Search code examples
htmlmarkdownh2pandoc

Specify Pandoc HTML numbering to start from <h2>


I want to convert a markdown to HTML with header numbering, starting from <h2>. What's the way to achieve it?

pandoc provides the option --number-sections (or -N) so headers are numbered in the output. Now I am trying to convert markdown to HTML with this option.

In default, the output HTML header level of pandoc starts from <h1>. It is not ideal and so I want to change it to <h2> (whereas the original markdown may contain many first-level headers, the output HTML should contain at most 1 <h1>).

It is possible to specify --shift-heading-level-by=1; then, the output header level starts from <h2> (see Official Pandoc User's Guide and maybe also this question). However, it would mess up the section-numbering! Basically, the level of the section numbering shifts, too. Now all sections are under "0" (like 0.1, 0.2, 0.2.1, …) and no sections of 1 exist.

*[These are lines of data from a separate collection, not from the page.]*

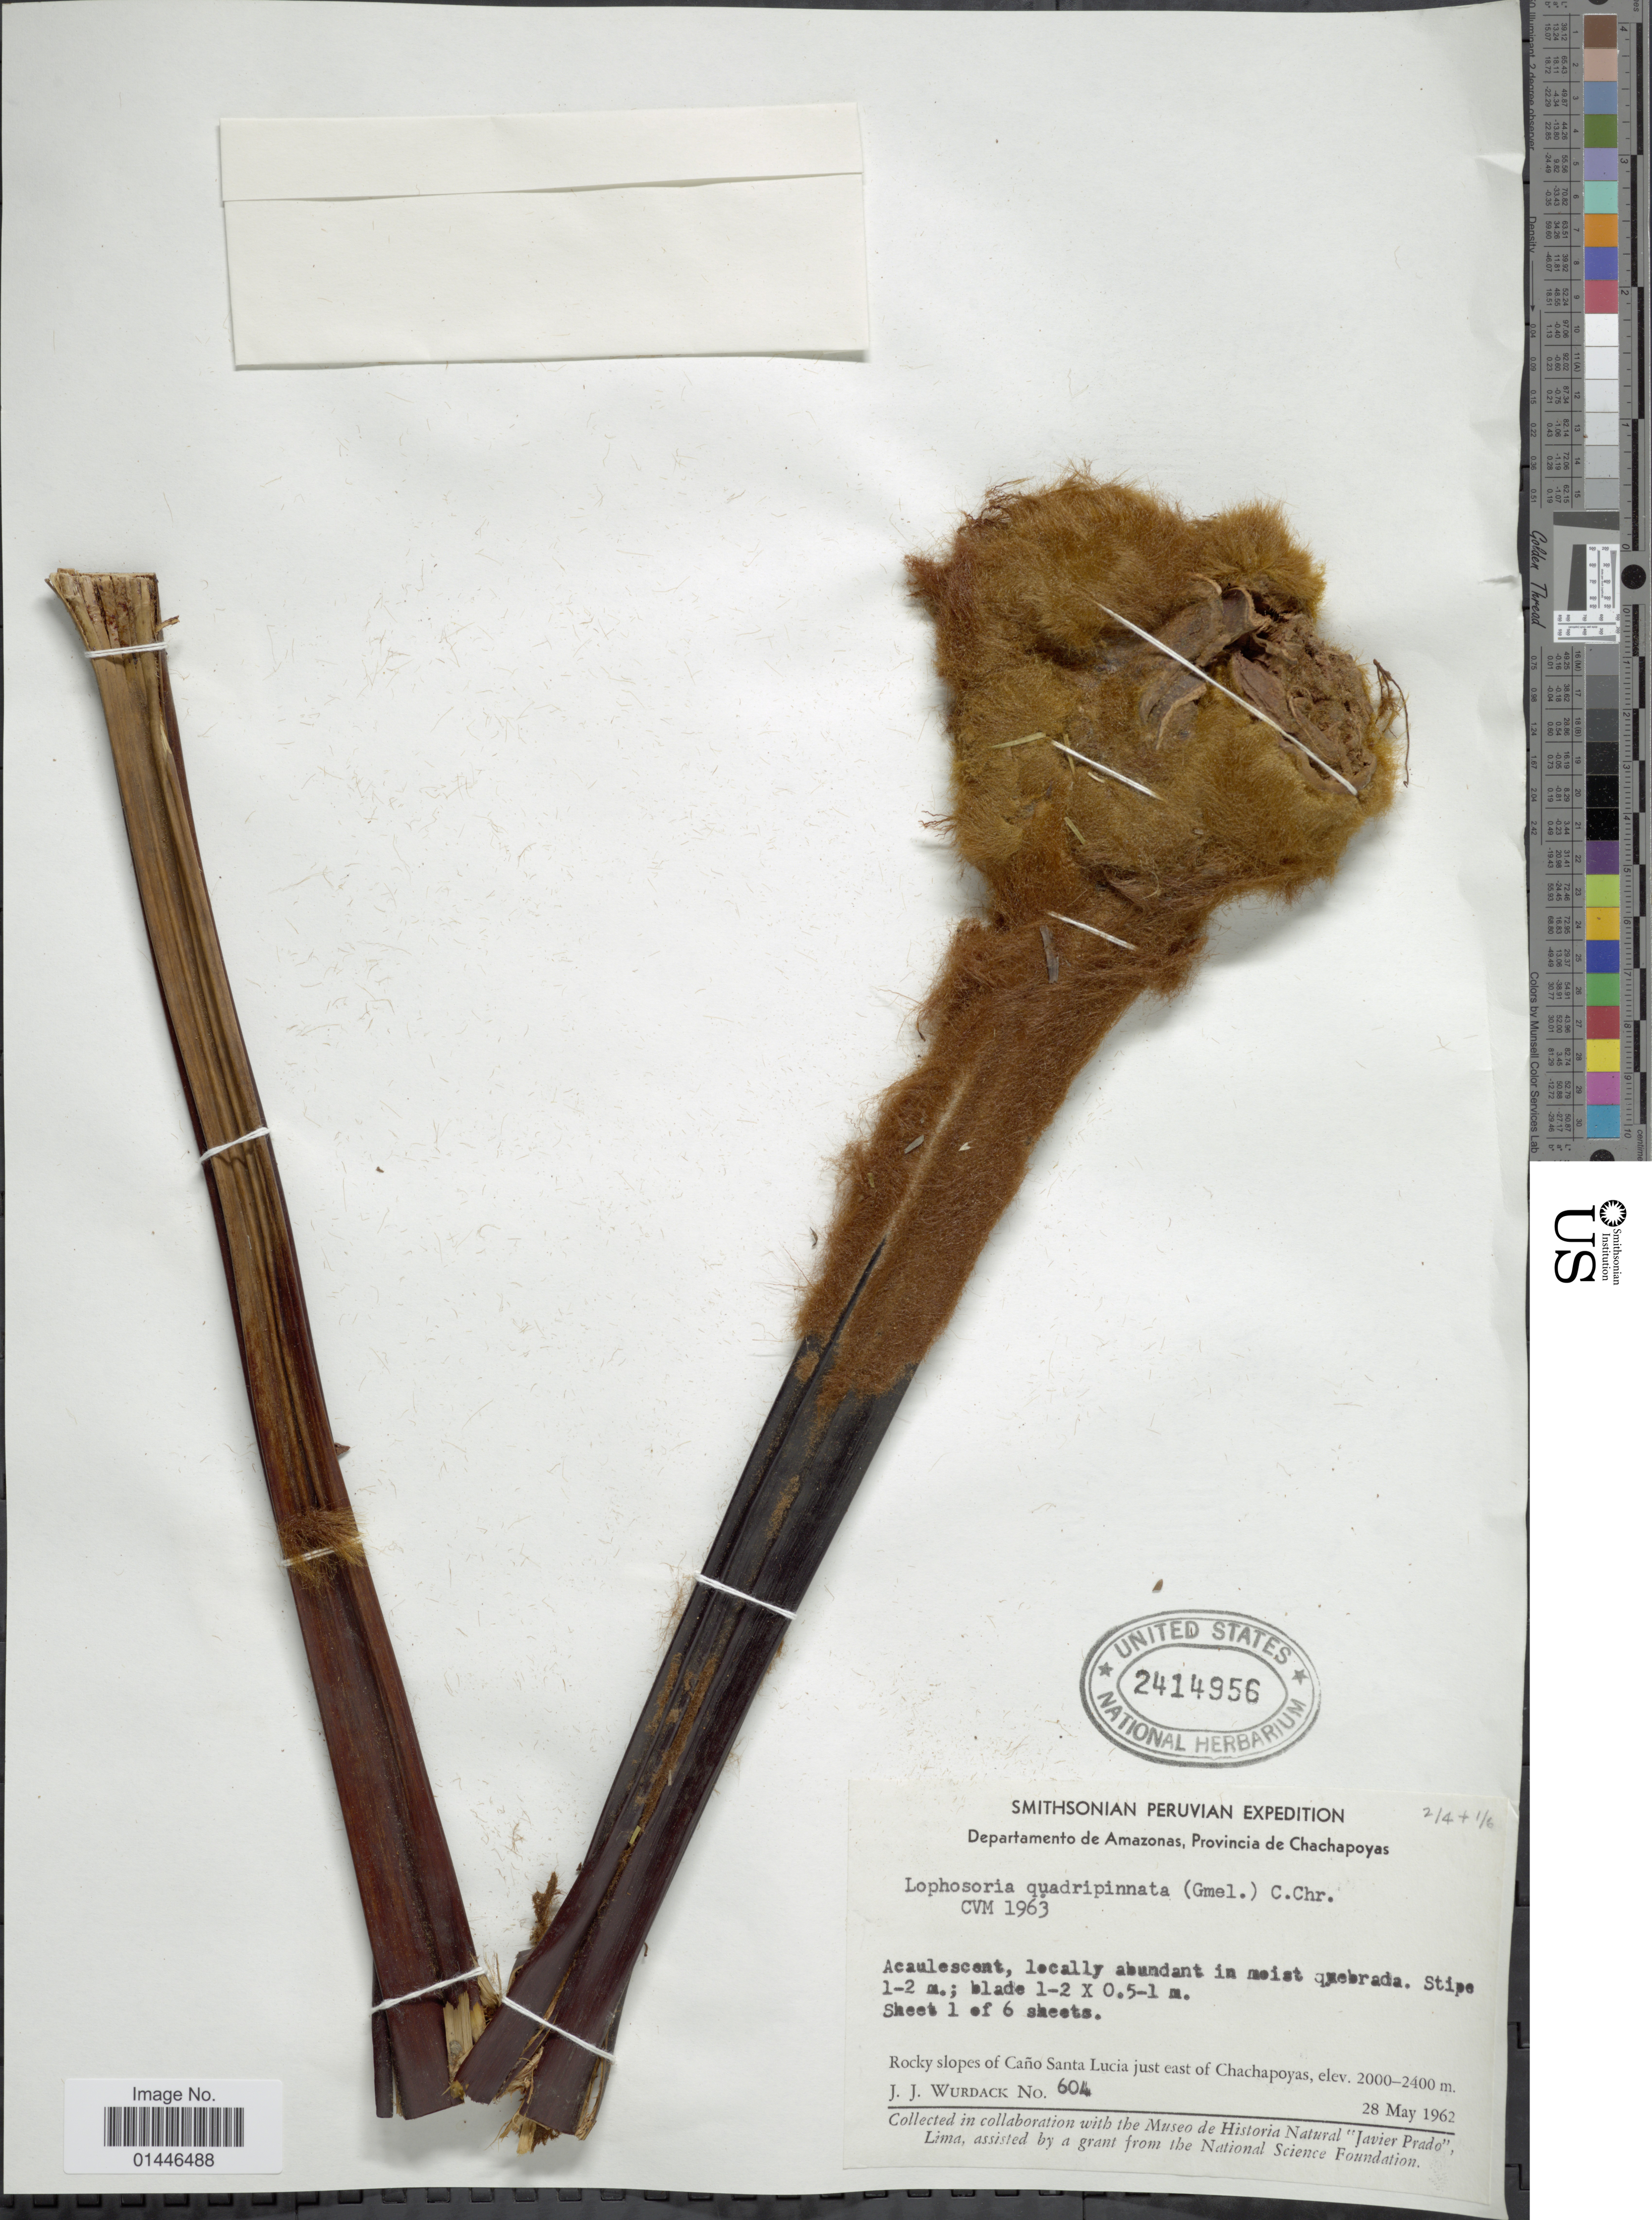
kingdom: Plantae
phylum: Tracheophyta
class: Polypodiopsida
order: Cyatheales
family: Dicksoniaceae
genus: Lophosoria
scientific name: Lophosoria quadripinnata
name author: (J.F. Gmel.) C. Chr.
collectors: J. J. Wurdack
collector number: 604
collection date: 1962-05-28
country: Peru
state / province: Amazonas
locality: Provincia de Chachapoyas. Caño Santa Lucia just east of Chachapoyas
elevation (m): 2000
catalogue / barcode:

pandoc provides another option --number-offset=1 but what it does is just offseting the numbers like "0.1"→"1.1". Then, all section numbers start from 1 with no sections numbered 2. Obviously, it makes no sense. The initial prefix number "1." is redundant and should be removed from all the section numbers like 1.1→1, 1.1.4→1.4, 1.2.3→2.3, etc.

For demonstration purposes, here is a sample markdown text file (abc.md)

%Test-md

# First Header (1) #

## Header (1-1) ##

# Second Header (2) #

## Header (2-2) ##

### Header (2-3) ###

and its output HTML (simplified) with

pandoc -N --section-divs --shift-heading-level-by=1 -t html5 abc.md
<section id="first-header-1" data-number="0.1">
  <h2 data-number="0.1">0.1 First Header (1)</h2>
    <section id="header-1-1" data-number="0.1.1">
      <h3 data-number="0.1.1">0.1.1 Header (1-1)</h3>
    </section>
  </section>
  <section id="second-header-2" data-number="0.2">
    <h2 data-number="0.2">0.2 Second Header (2)</h2>
      <section id="header-2-2" data-number="0.2.1">
        <h3 data-number="0.2.1">0.2.1 Header (2-2)</h3>
        <section id="header-2-3" data-number="0.2.1.1">
          <h4 data-number="0.2.1.1">0.2.1.1 Header (2-3)</h4>
       </section>
  </section>
</section>

How can one make pandoc do the numbering in the ordinary way (1, 2, 2.1, 2.2, 2.2.1) yet output the HTML with the header level starting from <h2>?


Solution

  • Pandoc first shifts the headings, then does the numbering. This is not what we want here though, we'd like the numbering to happen first. A pandoc Lua filters can be used to take control of this.

    The function pandoc.utils.make_sections performs the action that's triggered by passing --section-divs or --number-sections on the command line. Matching the effect of --shift-heading-level-by=1 is possible by modifying all Header elements manually:

    function Pandoc (doc)
      -- Create and number sections. Setting the first parameter to
      -- `true` ensures that headings are numbered.
      doc.blocks = pandoc.utils.make_sections(true, nil, doc.blocks)
    
      -- Shift the heading levels by 1
      doc.blocks = doc.blocks:walk {
        Header = function (h)
          h.level = h.level + 1
          return h
        end
      }
    
      -- Return the modified document
      return doc
    end
    

    The filter would be used by saving it to a file shifted-numbered-headings.lua. It can then be passed to pandoc via the --lua-filter/-L parameter. The --number-sections/-N option must still be passed for the numbering to become visible, and --section-divs is still required to get <section> elements.

    pandoc \
        --lua-filter=shifted-numbered-headings.lua \
        --number-sections \
        --section-divs \
        ...
    

    The class that pandoc sets on the <section> elements will always reflect the actual tagging level: the <section> that wraps an <h2> heading will have class="level2", even if, conceptually, it is a first level heading. This may be confusing and, unfortunately, cannot be changed with a filter.